SALT LAKE CITY — Eight months after the diocese began focusing on stewardship as a way of life, "we’re starting to see very palpable signs of stewardship," said the Most Rev. John C. Wester, Bishop of Salt Lake City.
The bishop was the opening speaker for the May 5 diocesan stewardship workshop at the Saint Vincent de Paul Benvegnu Center. Representatives from 24 parishes attended, coming from as far as Logan and Cedar City.
"Stewardship is an integral part of our diocese – it’s not something that’s here today and gone tomorrow," Bishop Wester said in his opening remarks. "Stewardship is about gratitude – recognizing what there is to be thankful for in our diocese. Gratitude is at the heart of our faith, in the Eucharist, and in the Gospel Jesus calls us many times to give thanks to Father."
To develop the skill of being grateful, people must learn to cultivate an interior silence, "where I can be in the present moment, not living in the past with guilt or in the future with fear but in the present with awe and gratitude," Bishop Wester said. "That requires a certain silence of inner turmoil. It’s my conviction that if we do this, we will be grateful for all the good things that are going on in our lives."
Stewardship is a way of life, Bishop Wester said. "It is a spirituality. It is not a program – a program is something you start, and it has a middle and an ending. This has no ending. This goes on into eternity, and then we’ll be thanking God forever. So it has literally no ending – not even death can end it."
For the most part, stewardship in the diocese is going well, Bishop Wester said in an interview, adding that some parishes are ahead of expectations, others are on pace and some are lagging. "We expected this," he said, especially with parishes that recently have had a significant effort such as a building campaign.
The diocese will continue to monitor parishes’ progress, he said, but "there’s a sense of prayerfulness and gratitude in parishes that wasn’t there before."

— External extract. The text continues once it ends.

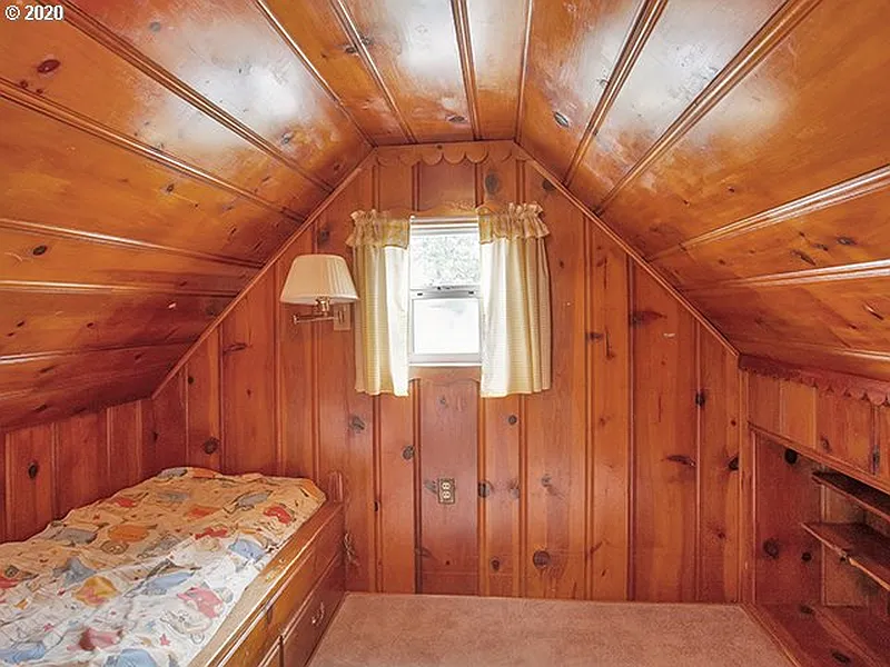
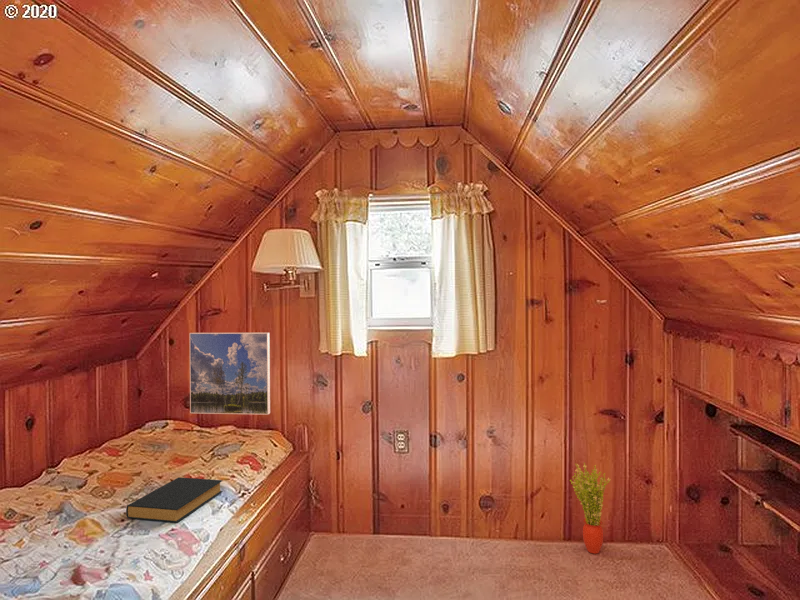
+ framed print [189,332,271,416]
+ potted plant [569,462,612,555]
+ hardback book [125,476,224,524]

To help parishes develop stewardship, the workshop presented numerous resources. Shannon Lee, director of the diocesan Office of Stewardship & Development, discussed how to form a successful parish stewardship council.
"As Catholics we are already doing stewardship in our parishes just by the virtue of having ministries," Lee said. "Every ministry in the parish should have a stewardship component."
Among those who attended the workshop was Michelle Welch of Saint Thomas Aquinas Parish in Logan, who is a member of her Parish Council as well as the Stewardship Council for both her parish and the diocese.
Welch attended the workshop to "see what other parishes are doing, what’s working for them," she said, adding that at St. Thomas Aquinas, "even though people are practicing stewardship, the concept of it is still a little foreign."
Nevertheless, the stewardship effort – particularly the ministry fair – has helped draw together her parish’s Spanish and English communities, she said. "That was, I think, one of the greatest things that we had come out of that. I am hoping that will continue for us."
At Saint Martin de Porres Parish in Taylorsville, "we’re proud that we’ve been doing many, many of these things" already, said Mary Martinez, who is the finance director and member of parish stewardship council. "All of our ministries are running quite well."
However, with the new emphasis on stewardship, "we are seeing a difference," Martinez said. "Our Mass attendance is greater. We’re getting more new faces that are staying longer and not becoming so transient. We’ve discovered that we have to find ways of involving people."